What a difference a year makes for Carlow footballers
Carlow footballer Mikey Bambrick during the launch of the 2026 Leinster GAA Senior Football Championships at Killashee Hotel in Naas, Kildare. Photo by Ramsey Cardy/Sportsfile.
By John Harrington
What a difference a year has made for the Carlow senior footballers.
This time last year Shane Curran stepped down as team manager citing “player-related issues” and the team’s short-term future looked bleak.
The players trained themselves for a period of time before Joe Murphy was eventually appointed as Curran’s replacement just six days before their Leinster championship opener against Meath.
It’s a testament both to the players themselves and Murphy’s stewardship of the team that, 12 months on from that difficult period, Carlow football is in such a good place.
Their Allianz Football League Division 4 Final win over Longford was the county’s first Croke Park victory in 55 years and has put a serious pep in their step ahead of Sunday’s Leinster SFC first-round clash with Wicklow.
“Right now we are in a very different place to where we were 12 months ago,” says team captain, Mikey Bambrick.
“It is probably about a year ago, this week last year, when Joe stepped in.
“Before then we were training ourselves, we didn’t have a management team. The guys who stepped in to take that training session were the guys who were with us now. We are in a very different place now.
“As players you realise who has your back and who supports you and what are you really doing it for. From talking to every player, it became clear, pretty quickly, that if they did not really care about what they were doing then it would have been easy for them to step away.
“But we all realised how embedded GAA and Carlow are in your life. In one way it nearly gave us a drive to push on and come closer together.
“As I said, those guys who took our training sessions are still with us now. It has been a really enjoyable year because off the back of such a low point, you have reached such a high and it is brilliant.”
Carlow captain Mikey Bambrick lifts the cup after the Allianz Football League Division 4 final match between Carlow and Longford at Croke Park in Dublin. Photo by David Fitzgerald/Sportsfile.

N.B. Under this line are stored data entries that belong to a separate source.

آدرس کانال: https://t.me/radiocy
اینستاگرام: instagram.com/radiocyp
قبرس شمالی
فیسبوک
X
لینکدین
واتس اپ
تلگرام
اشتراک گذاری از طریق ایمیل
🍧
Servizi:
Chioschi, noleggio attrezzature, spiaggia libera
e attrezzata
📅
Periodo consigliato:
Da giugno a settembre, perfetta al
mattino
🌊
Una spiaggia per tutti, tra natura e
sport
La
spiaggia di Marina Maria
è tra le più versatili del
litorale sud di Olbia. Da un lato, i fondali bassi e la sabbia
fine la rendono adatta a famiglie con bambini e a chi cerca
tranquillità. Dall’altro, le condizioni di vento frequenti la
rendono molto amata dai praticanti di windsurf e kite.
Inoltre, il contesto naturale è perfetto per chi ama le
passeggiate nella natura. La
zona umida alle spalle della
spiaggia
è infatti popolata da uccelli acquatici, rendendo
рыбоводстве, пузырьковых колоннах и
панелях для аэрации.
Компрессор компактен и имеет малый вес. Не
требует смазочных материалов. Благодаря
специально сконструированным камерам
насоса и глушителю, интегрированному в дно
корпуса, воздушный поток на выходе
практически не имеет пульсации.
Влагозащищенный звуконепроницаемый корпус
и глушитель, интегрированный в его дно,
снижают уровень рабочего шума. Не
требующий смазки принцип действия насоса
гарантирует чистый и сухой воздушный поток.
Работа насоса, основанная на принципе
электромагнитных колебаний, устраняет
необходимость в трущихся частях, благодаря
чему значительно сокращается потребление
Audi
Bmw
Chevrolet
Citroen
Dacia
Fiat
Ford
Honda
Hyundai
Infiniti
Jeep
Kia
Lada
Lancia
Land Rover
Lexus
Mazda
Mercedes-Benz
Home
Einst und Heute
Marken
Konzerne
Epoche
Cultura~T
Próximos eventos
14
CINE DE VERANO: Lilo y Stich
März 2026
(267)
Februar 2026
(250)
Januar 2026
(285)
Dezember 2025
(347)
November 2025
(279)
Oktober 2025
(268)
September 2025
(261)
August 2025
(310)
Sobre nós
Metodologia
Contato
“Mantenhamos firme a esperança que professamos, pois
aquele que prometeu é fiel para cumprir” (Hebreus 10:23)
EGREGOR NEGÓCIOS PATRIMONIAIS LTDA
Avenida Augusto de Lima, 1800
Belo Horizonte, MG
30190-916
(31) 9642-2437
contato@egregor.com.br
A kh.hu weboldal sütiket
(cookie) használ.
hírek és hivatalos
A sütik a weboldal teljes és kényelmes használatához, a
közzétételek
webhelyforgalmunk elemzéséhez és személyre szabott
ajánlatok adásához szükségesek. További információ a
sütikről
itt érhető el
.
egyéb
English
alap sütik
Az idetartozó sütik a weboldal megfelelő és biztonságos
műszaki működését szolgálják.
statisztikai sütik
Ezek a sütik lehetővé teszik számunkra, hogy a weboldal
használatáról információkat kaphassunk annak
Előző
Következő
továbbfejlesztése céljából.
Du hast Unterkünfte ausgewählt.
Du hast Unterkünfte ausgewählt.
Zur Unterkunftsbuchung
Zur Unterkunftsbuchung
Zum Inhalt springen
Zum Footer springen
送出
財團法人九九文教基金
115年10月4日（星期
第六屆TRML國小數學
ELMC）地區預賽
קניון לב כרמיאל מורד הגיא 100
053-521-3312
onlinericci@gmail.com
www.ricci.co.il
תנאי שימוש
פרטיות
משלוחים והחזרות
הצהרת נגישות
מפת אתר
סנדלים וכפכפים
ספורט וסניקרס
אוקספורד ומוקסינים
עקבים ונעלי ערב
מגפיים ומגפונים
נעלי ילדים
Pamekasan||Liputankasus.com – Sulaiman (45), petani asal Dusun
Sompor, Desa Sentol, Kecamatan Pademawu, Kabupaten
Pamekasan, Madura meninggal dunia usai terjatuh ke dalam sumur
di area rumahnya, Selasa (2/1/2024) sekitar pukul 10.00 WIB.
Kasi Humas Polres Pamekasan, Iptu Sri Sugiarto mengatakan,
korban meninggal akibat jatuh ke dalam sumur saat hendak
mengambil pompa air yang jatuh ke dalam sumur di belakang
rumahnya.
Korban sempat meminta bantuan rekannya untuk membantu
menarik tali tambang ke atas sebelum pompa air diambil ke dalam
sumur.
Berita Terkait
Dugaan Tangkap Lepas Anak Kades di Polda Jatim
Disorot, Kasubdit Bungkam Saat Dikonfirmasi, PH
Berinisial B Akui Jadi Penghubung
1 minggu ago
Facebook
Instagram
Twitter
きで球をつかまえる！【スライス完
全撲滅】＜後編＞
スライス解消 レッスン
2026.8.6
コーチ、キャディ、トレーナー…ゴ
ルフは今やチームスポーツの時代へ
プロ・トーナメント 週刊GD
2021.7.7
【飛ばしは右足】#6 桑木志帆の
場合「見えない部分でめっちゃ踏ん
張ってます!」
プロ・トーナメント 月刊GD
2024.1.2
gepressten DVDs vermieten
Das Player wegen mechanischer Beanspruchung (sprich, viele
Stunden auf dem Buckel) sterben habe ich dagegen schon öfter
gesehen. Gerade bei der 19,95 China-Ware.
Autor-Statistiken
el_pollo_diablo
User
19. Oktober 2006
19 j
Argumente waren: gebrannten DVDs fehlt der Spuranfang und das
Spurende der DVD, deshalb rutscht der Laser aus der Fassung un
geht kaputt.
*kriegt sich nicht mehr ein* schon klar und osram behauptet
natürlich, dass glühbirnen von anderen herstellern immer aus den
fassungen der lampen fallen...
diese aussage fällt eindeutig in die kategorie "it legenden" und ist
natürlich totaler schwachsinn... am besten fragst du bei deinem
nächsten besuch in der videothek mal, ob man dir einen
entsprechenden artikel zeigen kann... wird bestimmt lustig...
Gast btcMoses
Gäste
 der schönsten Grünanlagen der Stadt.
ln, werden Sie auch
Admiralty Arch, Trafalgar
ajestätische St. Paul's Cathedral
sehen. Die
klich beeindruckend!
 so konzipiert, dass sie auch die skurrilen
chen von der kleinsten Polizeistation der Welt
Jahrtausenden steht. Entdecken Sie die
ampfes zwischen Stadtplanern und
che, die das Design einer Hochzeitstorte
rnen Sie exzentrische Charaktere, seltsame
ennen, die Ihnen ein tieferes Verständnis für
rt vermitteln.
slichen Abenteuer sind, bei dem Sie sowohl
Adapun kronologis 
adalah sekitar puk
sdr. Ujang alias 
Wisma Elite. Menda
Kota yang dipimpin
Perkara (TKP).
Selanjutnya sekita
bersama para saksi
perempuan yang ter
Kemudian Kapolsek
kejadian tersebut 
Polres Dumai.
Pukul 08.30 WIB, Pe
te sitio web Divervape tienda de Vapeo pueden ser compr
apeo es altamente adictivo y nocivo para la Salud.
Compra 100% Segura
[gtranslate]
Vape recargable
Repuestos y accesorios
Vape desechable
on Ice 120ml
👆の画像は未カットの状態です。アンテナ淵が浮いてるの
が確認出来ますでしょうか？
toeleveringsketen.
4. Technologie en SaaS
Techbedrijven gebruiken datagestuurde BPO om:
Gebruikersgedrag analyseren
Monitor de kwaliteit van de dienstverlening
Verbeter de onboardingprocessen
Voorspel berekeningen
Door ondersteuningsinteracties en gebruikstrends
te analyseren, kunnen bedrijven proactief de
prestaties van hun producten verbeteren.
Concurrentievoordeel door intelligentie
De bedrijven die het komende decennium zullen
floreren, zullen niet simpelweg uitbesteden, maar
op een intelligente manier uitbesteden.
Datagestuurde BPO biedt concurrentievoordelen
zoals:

Bambrick believes having a native Carlow-man like Joe Murphy in charge of the team has helped to raise the team’s standards because the county means as much to him as it does the players.
“I am all for it but we do not just have a home-grown management team, we have a quality management team,” he says.
“A lot of our management team have left the county and been successful elsewhere, Joe in Naas, Barry (Hayes) in Ballinglass, even James Darke with Laois previously.
“We have managed to get that quality back to Carlow. It is brilliant to have. Seeing their emotion after winning in Croke Park, I am sure other management teams would have been delighted, too, but would they have had tears in their eyes after seeing your team win if they are not home grown? I don’t know.”
The outpouring of emotion from Carlow players, management, and supporters alike after their extra-time Allianz Football League Division Four final victory over Longford showed how much it mean to everyone in the county to win some silverware at headquarters.
“I think it was a few things,” says Bambrick. “Coming in with a new management team was one, then the fact there has not been a result (to win in Croke Park) in 55 years. Then of course to get back into Division 3 after so many years, that was a big thing.
“Now, going into the game I didn’t think it would mean that much to win it, but it is only after you win it that you realise how much it meant to everyone there.
“For supporters, who were coming up to you and clapping you on the back, it was brilliant.
“The whole argument that the League does not really matter is crazy. If you are not enjoying the idea of going up to Croke Park, winning a game, and going home with silverware, then what are you enjoying football for?
“I just can’t understand that argument at all.”
Louth’s provincial success last year has given every other county in the province the belief to set their sights higher than they previously might have done.
Louth’s Leinster title success last year has given every other county in the province the belief to set their sights higher than they previously might have done and Bambrick sees no reason why Carlow can’t now be optimistic about having a good cut off provincial championship.
“If you asked any person, they would say yes,” says Bambrick. “Do I believe it? Yes, 100 per cent.
“If you look at what Wexford are doing, what Louth have done, they are the blueprint for all of us. At the end of the day, there are no aliens out there so why can’t we go and compete against any other teams?
“Leinster is probably more competitive now than it has been for a good few years. Even Division 3 next year has six Leinster teams in it. So it is going to be incredibly competitive.”